– Мне обождать, пока вы напишете ответ, сэр? – спросил Микс, когда Патрик закончил.

– В этом нет необходимости, сынок. – Он потянулся к карману своих брюк, достал монету и протянул ее юноше. – Поешь как следует, прежде чем ехать назад.

– Большое спасибо, сэр. Рио оставил меня пока на работе. Вы не возражаете?

– Я был бы очень сердит, если бы он позволил тебе уйти.

Микс покраснел.

– Ну если так, сэр, то тогда я действительно сейчас пообедаю.

– Не в салуне, надеюсь.

Краска на лице Микса стала еще гуще.

– Нет, сэр. Я этот урок усвоил на всю жизнь. Патрик выждал, пока уйдет Микс, а затем сказал:

– Он еще совсем зеленый, но со временем станет настоящим человеком. Мне бы хотелось иметь такого сына.

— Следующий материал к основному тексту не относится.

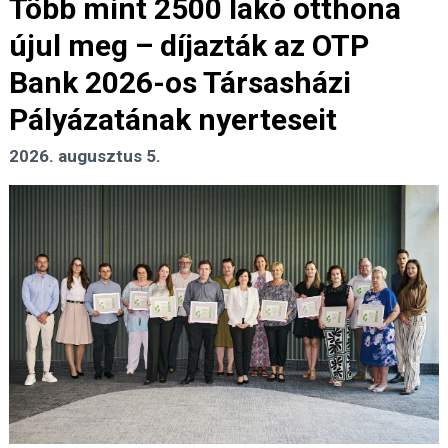
Több mint 2500 lakó otthona
újul meg – díjazták az OTP
Bank 2026-os Társasházi
Pályázatának nyerteseit
2026. augusztus 5.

– У тебя будет… когда-нибудь. Патрик покачал головой.

– Нет, если ты не будешь его матерью.

Эльке не ответила. Ей не хотелось вспоминать об их безвыходной ситуации, но все же она, эта ситуация, сама нашла способ напомнить о себе и вторгнуться в их теперешнее счастливое существование.

– Что написала Шарлотта?

– Прочитай сама.

– Ты уверен, что мне следует это делать?

– От тебя у меня секретов нет. – Он передал ей бумагу.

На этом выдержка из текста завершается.